People photos with keypoints:
----------
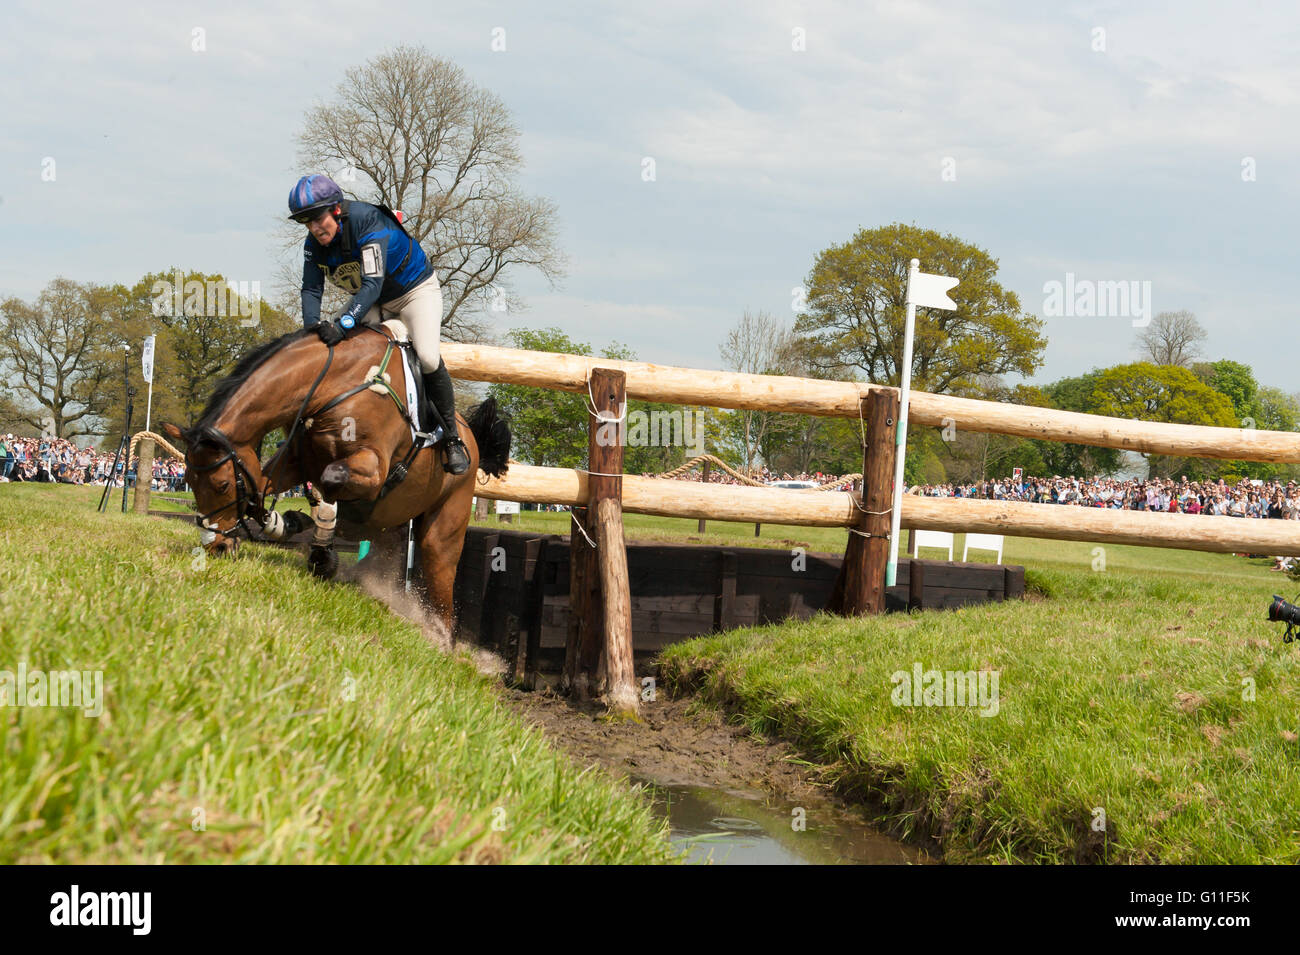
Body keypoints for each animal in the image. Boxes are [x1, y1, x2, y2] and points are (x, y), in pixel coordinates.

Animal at [161, 324, 506, 639]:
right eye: (189, 480)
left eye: (221, 485)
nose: (215, 547)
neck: (330, 386)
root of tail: (471, 437)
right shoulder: (295, 462)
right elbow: (260, 491)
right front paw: (285, 524)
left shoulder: (371, 468)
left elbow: (329, 483)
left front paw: (322, 546)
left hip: (445, 526)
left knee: (441, 592)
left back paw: (439, 640)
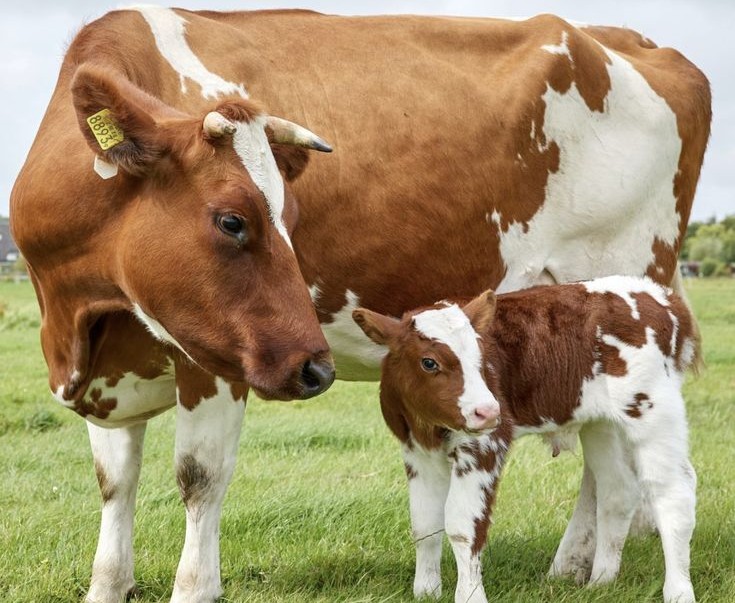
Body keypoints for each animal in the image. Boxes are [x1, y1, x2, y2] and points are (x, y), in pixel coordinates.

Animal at [352, 275, 697, 603]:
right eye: (429, 362)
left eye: (481, 358)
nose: (487, 411)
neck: (429, 426)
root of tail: (662, 297)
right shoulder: (416, 451)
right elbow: (424, 523)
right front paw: (426, 591)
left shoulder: (484, 445)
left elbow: (463, 526)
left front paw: (470, 595)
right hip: (601, 422)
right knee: (618, 489)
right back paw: (600, 582)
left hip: (653, 409)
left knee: (673, 491)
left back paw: (678, 591)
----------
Write out all the entries exactly, except for the pictures.

Body keypoints for each animal in the image. Boxes are [x1, y1, x2, y2] and points are (x, y), in pixel coordinates.

Animal at [161, 324, 506, 639]:
right eye: (189, 480)
left eye: (221, 485)
nose: (215, 547)
neck: (330, 386)
root of tail: (471, 437)
right shoulder: (295, 462)
right elbow: (260, 491)
right front paw: (285, 524)
left shoulder: (371, 468)
left elbow: (329, 483)
left front paw: (322, 546)
left hip: (445, 526)
left knee: (441, 592)
left back paw: (439, 640)
Body keypoints for each animal in the image. Boxes are [x1, y1, x2, y2] and points are (x, y), in pixel coordinates.

Animal at [352, 275, 697, 603]:
right eye: (429, 362)
left eye: (481, 358)
nose: (487, 411)
neck: (429, 426)
root of tail: (662, 297)
right shoulder: (416, 451)
right elbow: (424, 523)
right front paw: (426, 591)
left shoulder: (484, 445)
left elbow: (463, 526)
left front paw: (470, 595)
right hip: (601, 422)
right knee: (618, 489)
right back paw: (600, 582)
left hip: (653, 409)
left knee: (673, 491)
left back paw: (678, 591)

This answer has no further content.